Em uma manhã de outono, mais de 10 éguas prenhas terão seu sangue extraído pela última vez neste ano, nos arredores de Selfoss, sul da Islândia. O objetivo da prática nesta "fazenda de sangue" é extrair um hormônio especial utilizado na indústria veterinária. O procedimento é criticado por grupos de defesa animal há um ano, desde que viralizou um impactante vídeo denunciando maus-tratos aos equinos no país.
A Islândia é um dos poucos países (o único da Europa) que mantém este polêmico sistema, junto com Argentina e Uruguai, e, em menor medida, Rússia, Mongólia e China. As pessoas que trabalham na indústria agora pedem anonimato para falar com a imprensa.
— Não há maneira de fazer as pessoas entenderem essa atividade — diz o proprietário da fazenda perto de Selfoss. — As pessoas geralmente são muito sensíveis — acrescenta o homem, de 56 anos.
Vários litros de sangue são extraídos de cada animal para obter o hormônio PMSG (gonadotrofina do soro de égua gestante), também chamado eCG, produzido naturalmente por éguas prenhas.
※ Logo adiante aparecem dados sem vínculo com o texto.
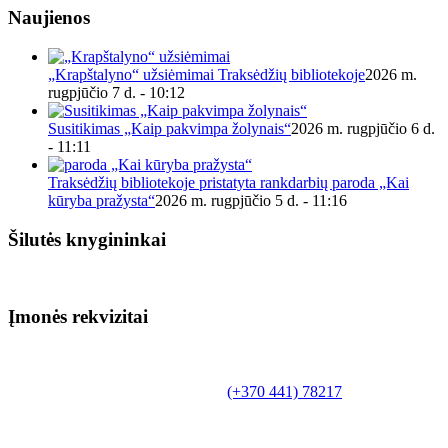
Naujienos
„Krapštalyno“ užsiėmimai Traksėdžių bibliotekoje
2026 m.
rugpjūčio 7 d. - 10:12
Susitikimas „Kaip pakvimpa žolynais“
2026 m. rugpjūčio 6 d.
- 11:11
Traksėdžių bibliotekoje pristatyta rankdarbių paroda „Kai
kūryba pražysta“
2026 m. rugpjūčio 5 d. - 11:16
Šilutės knygininkai
Įmonės rekvizitai
Biudžetinė įstaiga.
Šilutės rajono savivaldybės Fridricho
Bajoraičio viešoji biblioteka
Tilžės g. 10, LT-99172, Šilutė, tel.
(+370 441) 78217
,
el. paštas info@silutevb.lt, www.silutevb.lt
Duomenys kaupiami ir saugomi Juridinių asmenų
registre, įmonės kodas 190700188.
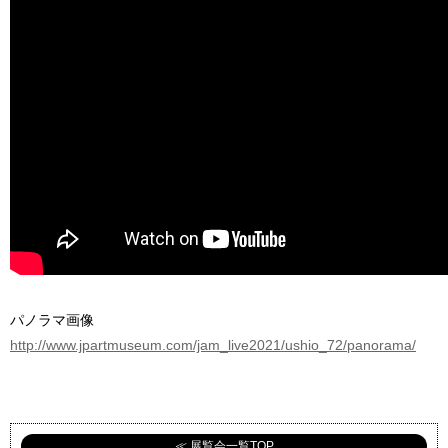
パノラマ画像
http://www.jpartmuseum.com/jam_live2021/ushio_72/panorama/
≪ 展覧会一覧TOP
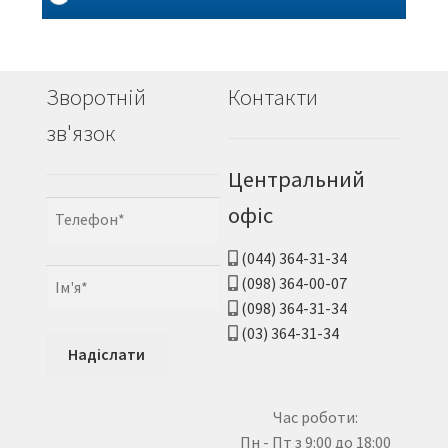
Зворотній
Контакти
зв'язок
Центральний
офіс
(044) 364-31-34
(098) 364-00-07
(098) 364-31-34
(03) 364-31-34
Час роботи:
Пн - Пт з 9:00 до 18:00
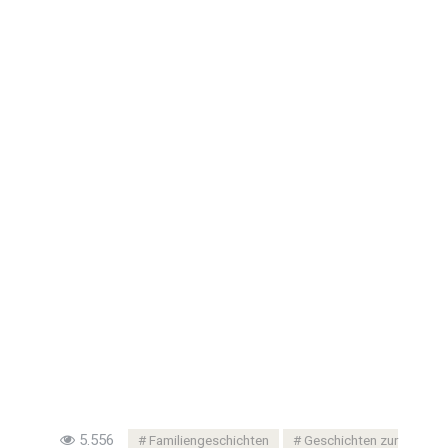
5.556
Familiengeschichten
Geschichten zur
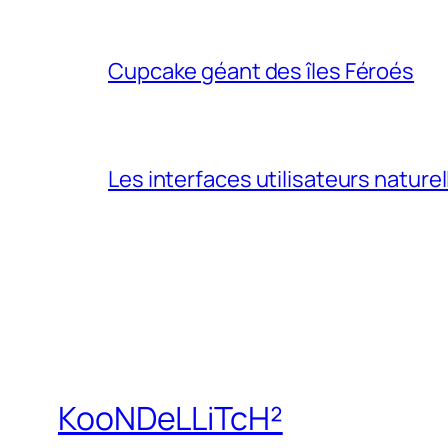
Cupcake géant des îles Féroés
Les interfaces utilisateurs naturel
KooNDeLLiTcH²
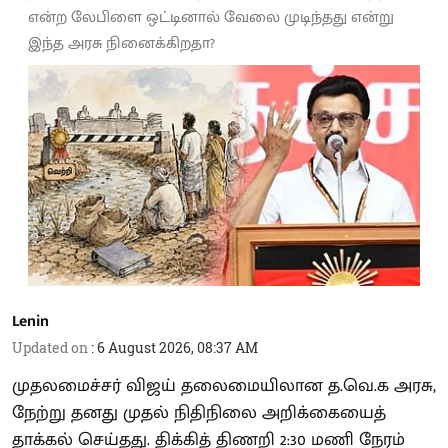
என்ற லேபிளை ஒட்டினால் வேலை முடிந்தது என்று
இந்த அரசு நினைக்கிறதா?
Lenin
Updated on
:
6 August 2026, 08:37 AM
முதலமைச்சர் விஜய் தலைமையிலான த.வெ.க அரசு,
நேற்று தனது முதல் நிதிநிலை அறிக்கையைத்
தாக்கல் செய்தது. திக்கித் திணறி 2:30 மணி நேரம்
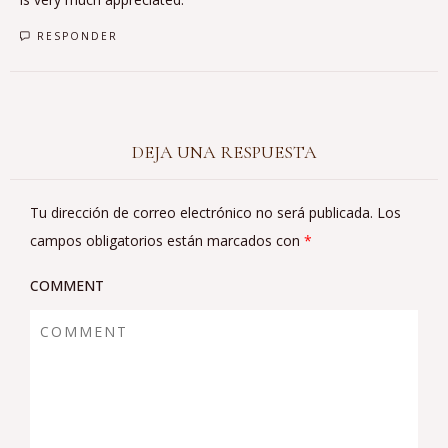
RESPONDER
DEJA UNA RESPUESTA
Tu dirección de correo electrónico no será publicada.
Los
campos obligatorios están marcados con
*
COMMENT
O hormônio é utilizado para aumentar a fertilidade de outros animais, como vacas e ovelhas, em todo o mundo. Após várias coletas, as éguas geralmente são enviadas para o abate.
O vídeo publicado no YouTube mostrou funcionários batendo em cavalos com paus, cachorros que os mordiam e éguas debilitadas após a coleta de sangue. Alguns dos cavalos caíram esgotados depois das tentativas de soltarem as amarras. O vídeo causou impacto dentro e fora da Islândia.
Negócio lucrativo
Nesta fazenda, as éguas são colocadas em fila antes de entrar no local onde serão dessangradas. São imobilizadas com pranchas de madeira e cabrestos.
— Os animais (...) podem se estressar, se agitar. Todas estas restrições são basicamente para protegê-los — explica um veterinário polonês de 29 anos, que pediu para ter a identidade preservada.
Primeiro, recebem uma anestesia local, depois é aplicada uma agulha na jugular. Somente um veterinário certificado pode realizar o procedimento. São coletados até cinco litros de sangue de cada égua em poucos minutos, uma vez por semana, durante oito semanas.
A extração de sangue, feita desde o final de julho até o início de outubro, é lucrativa: a fazenda em Selfoss obtém até 10 milhões de coroas (US$ 70 mil) anuais neste negócio.
— Em muitos casos, as éguas dão sinais breves de desconforto durante a coleta de sangue — afirma Sigridur Bjornsdottir, especialista em cavalos da Autoridade Islandesa de Alimentos e Veterinária (MAST). — Mas isto não é considerado uma alteração grave (em sua condição) a menos que os sintomas sejam severos, prolongados ou que a égua mostre estresse crônico.
A Islândia tinha 119 "fazendas de sangue" em 2021 e quase 54 mil éguas criadas para extrair sangue, um número que triplicou na última década. O hormônio PMSG é transformado em pó pelo grupo islandês de biotecnologia Isteka, o maior produtor da Europa que maneja 170 toneladas de sangue por ano.
Vídeo viraliza e leva à investigação policial
Este número poderia diminuir este ano após o polêmico vídeo que levou alguns produtores a desistir do negócio.
— Os produtores se viram seriamente afetados e impactados pelo vídeo — indicou o diretor-gerente da Isteka, Arnthor Gudlaugsson.
Apesar de admitir casos com complicações, Gudlaugsson garante que as imagens de uma câmera escondida foram gravadas "para fazer uma descrição excessivamente negativa do processo".
O vídeo levou a uma investigação policial que identificou a fazenda onde foi gravado e a MAST inspecionou todas as instalações sem encontrar "violações graves". O caso incentivou um debate na Islândia, onde a maioria da população desconhecia a prática.
— Produzir uma droga de fertilidade utilizada em animais de fazenda (...) para aumentar sua fertilidade além de sua capacidade natural, somente para que tenhamos carne de porco barata (...) não é uma causa nobre — afirmou Rosa Lif Darradottir, vice-presidente da Animal Welfare Iceland.
Em agosto, entraram em vigor novas normas que dão mais poder às autoridades para monitorar a indústria e avaliar seu futuro nos próximos três anos.